- Born: Cory Synhorst June 21, 1924 Outside of Pella, Iowa, US
- Died: March 6, 2020 (aged 95) Indianapolis, Indiana, US
- Occupations: Editor, inventor, and doctor

= Cory Synhorst SerVaas =

American inventor and doctor (1924–2020)

Cory Synhorst SerVaas (June 21, 1924 – March 6, 2020) was an American editor, inventor, and doctor. She edited the Lionel train magazine and The Saturday Evening Post. Her work included hosting a weekly health show, advocating for health issues, translating medical terminology, and using mobile health screeners.

==Personal life==
SerVaas was born on June 21, 1924, outside of Pella, Iowa, to John Dirk and Gertrude Roorda Synhorst. She had two siblings. She began elementary school when she was 4 years old at West Amsterdam and graduated high school when she was 15 years old. Had she graduated high school at an older age, SerVaas would have gone into a teaching career soon after. She began attending Central College in Pella in 1940 and she graduated in 1942. During her time at Central College, she was a gymnast. SerVaas took a journalism course at the University of Iowa after graduating from Central College in 1946, later completing graduate work in New York City at Columbia University. During this time, she was a seamstress. She met Beurt SerVaas after attending church on a Sunday, when the minister introduced them to each other. On January 8, 1950, they were married and moved to Indianapolis, Indiana. She received a medical degree in 1969 at the Indiana University School of Medicine. SerVaas died in Indianapolis on March 6, 2020, at 95 years old.

==Career==
SerVaas edited the Lionel train magazine and her husband helped her patent the Cory Jane Clamp-on Apron, which she invented when she was a seamstress. The apron was manufactured by the Clamp-On Corporation to be sold in stores and could be adapted to multiple waist sizes in order keep aprons from moving. After Buert purchased The Saturday Evening Post in 1970, SerVaas was the editor-in-chief. SerVaas translated medical terminology into easy explanations and wrote two columns, Medical Mailbox and Ask Cory, as part of the magazine's staff.

SerVaas was the founder of the Benjamin Franklin Literary and Medical Society, the Saturday Evening Post Society, and the Children's Better Health Institute in 1976. In 1980, Servaas was elected to the University Iowa Hall of Fame for journalism. She traveled to Des Moines, Iowa, in January 1985 to share her thoughts on high-lysine corn having the ability to help end hunger in Africa, to end famine, and stop protein deficiency. A scientist from Purdue University created high-lysine corn 20 years prior, but the corn was only fed to livestock and poultry for the animals to gain weight fast. The corn was not grown often and had low yields. She was a host of a weekly health show on the Christian Broadcasting Network, in which she was an advocate for preventive healthcare and other health topics.

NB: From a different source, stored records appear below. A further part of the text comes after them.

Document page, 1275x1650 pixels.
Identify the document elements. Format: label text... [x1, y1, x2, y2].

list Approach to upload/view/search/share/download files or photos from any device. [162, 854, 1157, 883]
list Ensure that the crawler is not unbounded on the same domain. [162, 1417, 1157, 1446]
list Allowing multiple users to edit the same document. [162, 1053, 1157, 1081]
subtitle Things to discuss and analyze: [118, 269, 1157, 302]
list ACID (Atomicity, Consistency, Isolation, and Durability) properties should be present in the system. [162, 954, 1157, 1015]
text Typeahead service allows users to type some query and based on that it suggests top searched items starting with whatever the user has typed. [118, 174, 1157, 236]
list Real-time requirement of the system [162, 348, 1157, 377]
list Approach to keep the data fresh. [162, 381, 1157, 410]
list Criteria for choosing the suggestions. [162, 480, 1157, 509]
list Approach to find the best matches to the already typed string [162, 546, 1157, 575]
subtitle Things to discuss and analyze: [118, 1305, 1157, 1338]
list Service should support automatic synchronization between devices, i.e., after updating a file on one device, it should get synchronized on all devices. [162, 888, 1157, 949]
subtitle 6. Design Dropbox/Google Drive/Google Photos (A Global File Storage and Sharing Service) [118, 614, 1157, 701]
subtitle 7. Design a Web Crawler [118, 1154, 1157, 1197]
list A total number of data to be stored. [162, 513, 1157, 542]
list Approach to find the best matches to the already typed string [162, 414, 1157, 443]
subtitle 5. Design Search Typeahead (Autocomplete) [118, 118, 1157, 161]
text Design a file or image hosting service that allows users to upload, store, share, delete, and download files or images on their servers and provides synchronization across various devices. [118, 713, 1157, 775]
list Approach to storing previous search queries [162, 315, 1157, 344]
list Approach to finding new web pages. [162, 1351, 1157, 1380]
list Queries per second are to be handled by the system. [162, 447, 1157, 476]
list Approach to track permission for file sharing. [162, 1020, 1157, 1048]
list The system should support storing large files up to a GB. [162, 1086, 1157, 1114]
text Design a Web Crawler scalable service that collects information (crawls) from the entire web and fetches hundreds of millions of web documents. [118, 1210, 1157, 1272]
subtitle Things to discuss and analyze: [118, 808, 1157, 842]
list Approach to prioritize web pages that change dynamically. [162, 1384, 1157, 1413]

During the 1980s, SerVaas used mobile units which could find heart diseases and cancers. President Ronald Reagan made her part of the President's Commission on the HIV Epidemic in 1987, and George H. W. Bush had her as part of the President's Council on Physical Fitness and Sport in 1990. SerVaas created the Tulip Time Scholarship Games in 1993, which gave students the opportunity to win scholarships for competing athletically and academically. She worked on the Central College Advisory Board and National Advisory Council.